------ Provided material

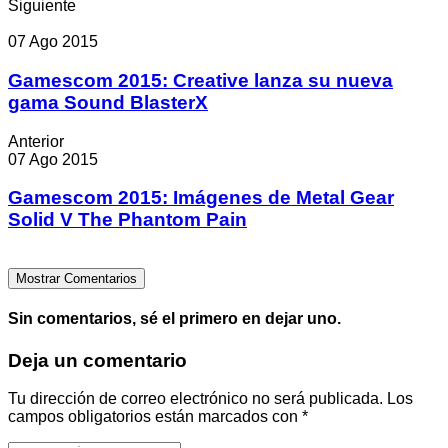
Siguiente
07 Ago 2015
Gamescom 2015: Creative lanza su nueva
gama Sound BlasterX
Anterior
07 Ago 2015
Gamescom 2015: Imágenes de Metal Gear
Solid V The Phantom Pain
Mostrar Comentarios
Sin comentarios, sé el primero en dejar uno.
Deja un comentario
Tu dirección de correo electrónico no será publicada.
Los
campos obligatorios están marcados con
*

------------

* [Work to be completed]
Reproduce all entries above exactly, minus the images.

* [Task result]
Siguiente
07 Ago 2015
Gamescom 2015: Creative lanza su nueva
gama Sound BlasterX
Anterior
07 Ago 2015
Gamescom 2015: Imágenes de Metal Gear
Solid V The Phantom Pain
Mostrar Comentarios
Sin comentarios, sé el primero en dejar uno.
Deja un comentario
Tu dirección de correo electrónico no será publicada.
Los
campos obligatorios están marcados con
*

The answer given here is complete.